--- START ---

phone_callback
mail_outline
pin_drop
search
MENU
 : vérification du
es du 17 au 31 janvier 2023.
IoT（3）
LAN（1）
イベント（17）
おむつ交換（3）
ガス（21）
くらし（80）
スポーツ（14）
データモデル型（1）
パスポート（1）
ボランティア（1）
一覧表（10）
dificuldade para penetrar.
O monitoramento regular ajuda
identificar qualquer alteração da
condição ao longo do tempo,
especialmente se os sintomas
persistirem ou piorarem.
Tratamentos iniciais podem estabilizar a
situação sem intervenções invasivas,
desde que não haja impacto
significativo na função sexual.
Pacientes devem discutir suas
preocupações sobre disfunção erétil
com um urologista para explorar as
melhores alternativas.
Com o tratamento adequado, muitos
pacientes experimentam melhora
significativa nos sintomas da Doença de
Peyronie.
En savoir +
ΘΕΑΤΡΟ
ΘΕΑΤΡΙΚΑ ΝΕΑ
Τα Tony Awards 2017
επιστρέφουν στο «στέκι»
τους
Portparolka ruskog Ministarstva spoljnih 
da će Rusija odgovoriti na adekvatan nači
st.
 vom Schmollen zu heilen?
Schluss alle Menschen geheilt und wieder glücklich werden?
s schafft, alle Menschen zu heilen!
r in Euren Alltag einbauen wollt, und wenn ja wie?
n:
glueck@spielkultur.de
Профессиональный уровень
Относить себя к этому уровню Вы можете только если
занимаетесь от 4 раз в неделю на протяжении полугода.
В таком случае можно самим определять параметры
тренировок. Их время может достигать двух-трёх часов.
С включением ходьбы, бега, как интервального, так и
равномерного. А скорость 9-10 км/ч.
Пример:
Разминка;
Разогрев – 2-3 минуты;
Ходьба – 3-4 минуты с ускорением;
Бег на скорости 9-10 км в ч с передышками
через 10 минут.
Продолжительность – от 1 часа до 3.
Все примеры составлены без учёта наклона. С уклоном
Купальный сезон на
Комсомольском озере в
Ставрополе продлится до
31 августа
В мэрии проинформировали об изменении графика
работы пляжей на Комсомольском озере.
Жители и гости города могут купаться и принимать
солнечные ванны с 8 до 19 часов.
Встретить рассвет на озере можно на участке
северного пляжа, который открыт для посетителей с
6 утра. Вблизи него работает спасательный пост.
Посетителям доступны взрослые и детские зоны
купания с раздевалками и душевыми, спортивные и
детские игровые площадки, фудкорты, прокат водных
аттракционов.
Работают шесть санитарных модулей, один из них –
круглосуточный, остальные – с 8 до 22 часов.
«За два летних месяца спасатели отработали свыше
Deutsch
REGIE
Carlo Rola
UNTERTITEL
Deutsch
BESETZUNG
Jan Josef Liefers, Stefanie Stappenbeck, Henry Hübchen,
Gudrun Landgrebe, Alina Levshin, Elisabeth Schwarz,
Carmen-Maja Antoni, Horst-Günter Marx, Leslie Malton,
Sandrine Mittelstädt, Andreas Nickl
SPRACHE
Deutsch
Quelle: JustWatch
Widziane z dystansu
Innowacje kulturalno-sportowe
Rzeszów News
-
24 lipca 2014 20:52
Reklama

--- END ---

Problem requirements: Go through the entries above and pull out each line with "детские" in it.

Result for this task:
Посетителям доступны взрослые и детские зоны
детские игровые площадки, фудкорты, прокат водных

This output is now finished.